Fisk spun so fast he almost lost his balance. “Kath— I mean, Lady Katherine. What are you doing here? This isn’t…”

“What? A proper place for a lady? With half the campus going up in flames I knew you two would be in the thick of it, so I figured I’d better come help. Or bail you out of gaol. Again.”

She had been helping. She set down a pail of water, and handed Fisk a cup and a sopping wet cloth as she spoke.

“I knew there was a reason I … ah, thank you,” Fisk said. He drank deeply, then pressed the cloth to his eyes.

“Your hands are burned too,” Kathy observed. “How come you’re such a mess and Michael looks so tidy?”

’Twas not a question I was prepared to answer, even to my sister, but it reminded me of the question I’d not had time to ask.

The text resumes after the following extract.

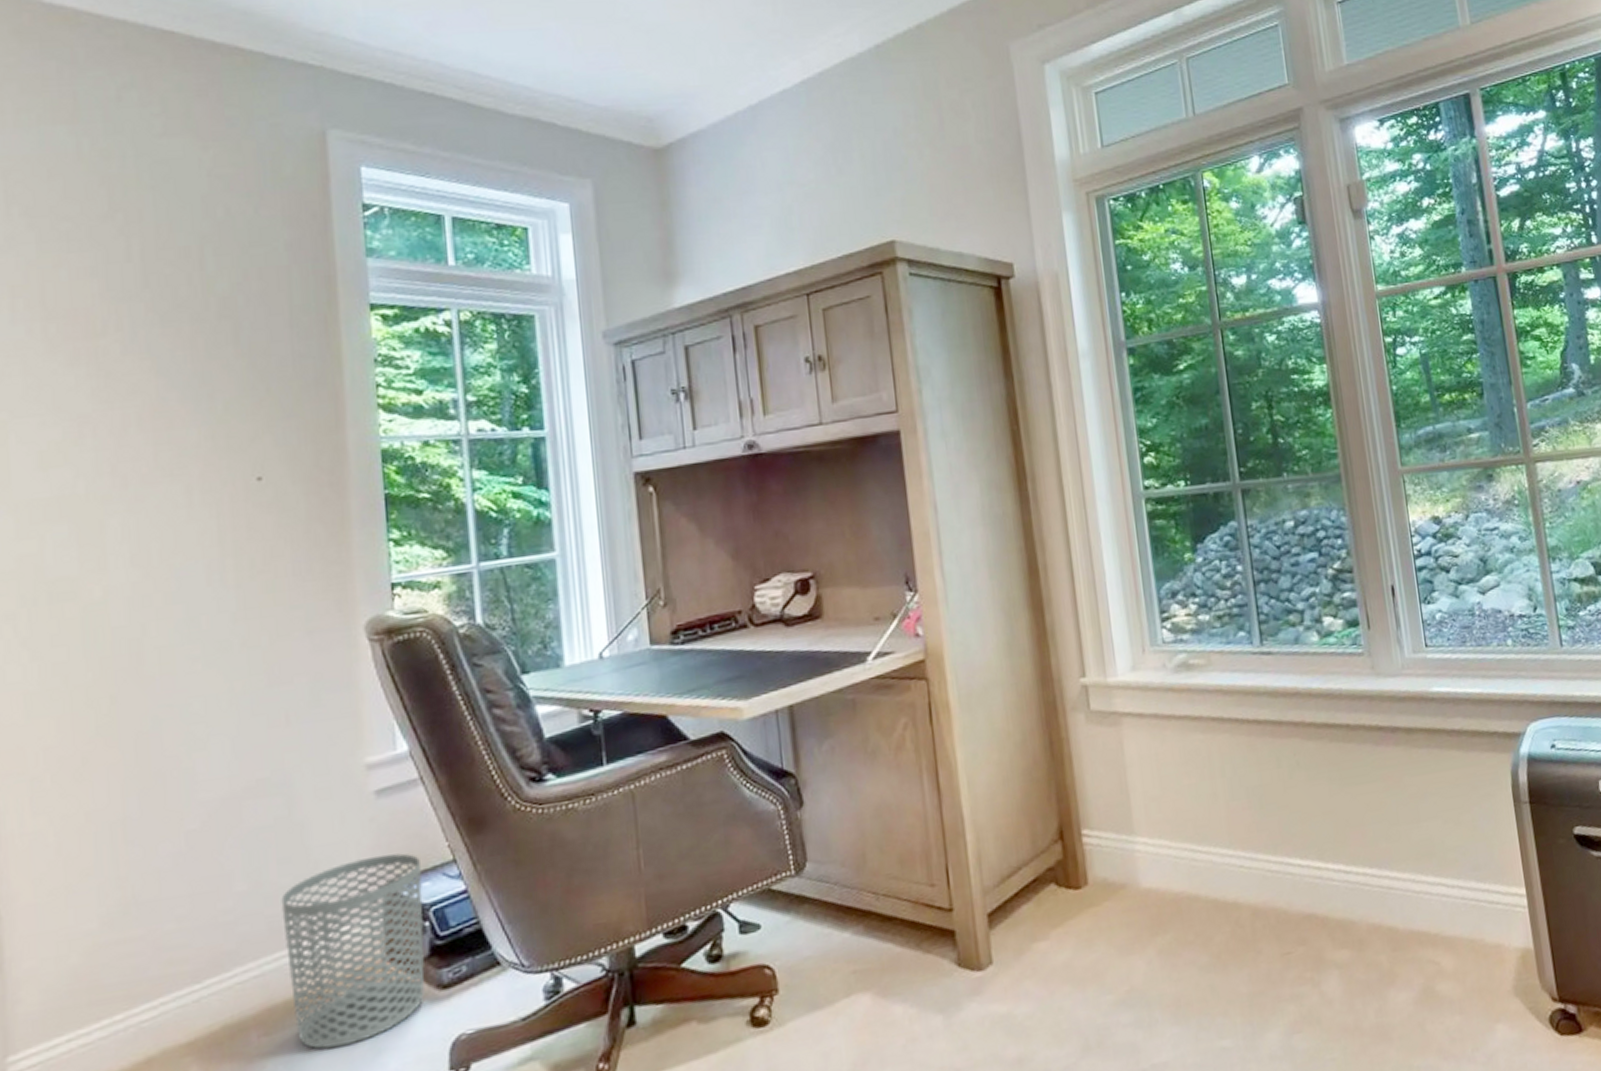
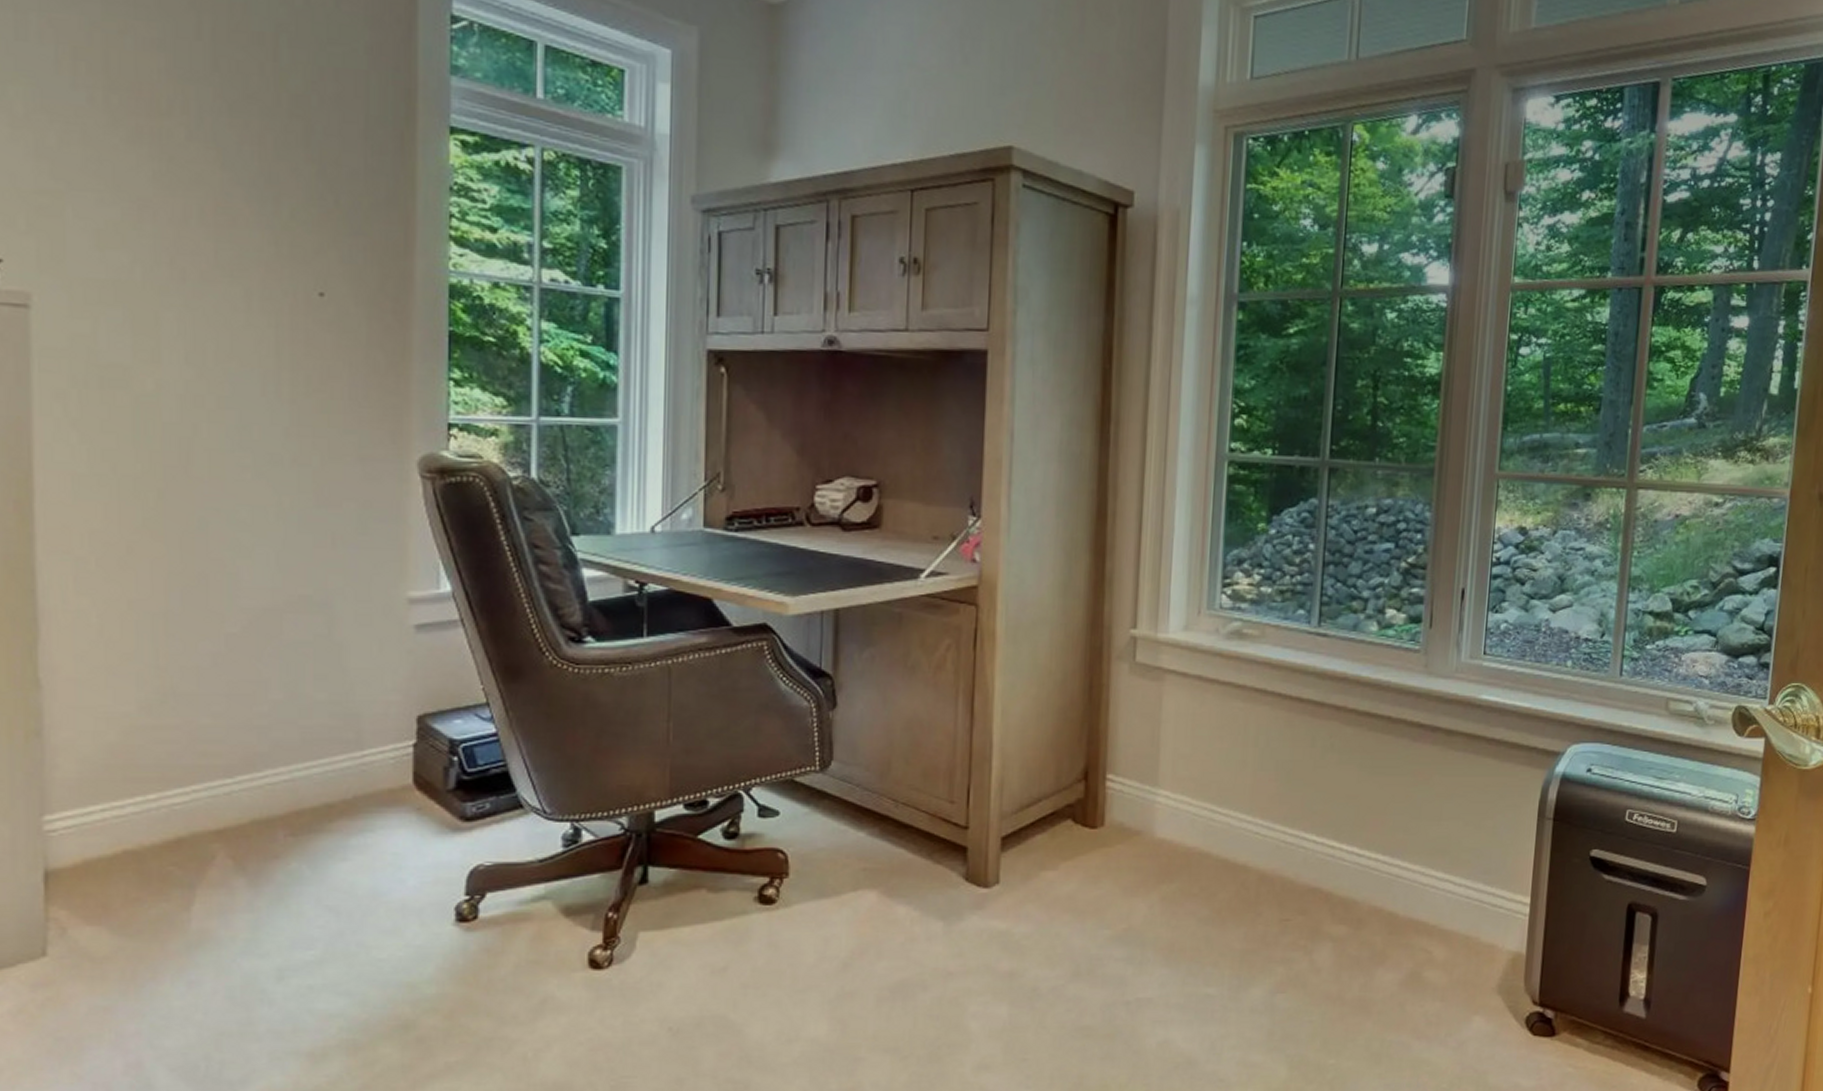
waste bin: present [281,853,425,1050] -> none [315,687,455,858]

“Fisk, what under two moons were you doing in Professor Dayless’ office? You cursed near went up with the tower!”

“Ah.” Fisk’s gaze darted to Kathy, then away. “I know scholars well enough that I was pretty sure she’d have another set of notes, with the true results of their experiment, tucked away somewhere. Getting rid of them, as well as Stint, was probably why she chose this way to do it. She could get rid of every threat in the same ‘accident.’ She’d been getting ‘results,’ so she might even be able to get more funding, and start over with a new partner.”

His voice was still rough but he’d stopped coughing. And since I’d now had time to think about how near we’d both come to dying in that inferno, I was all the more angry.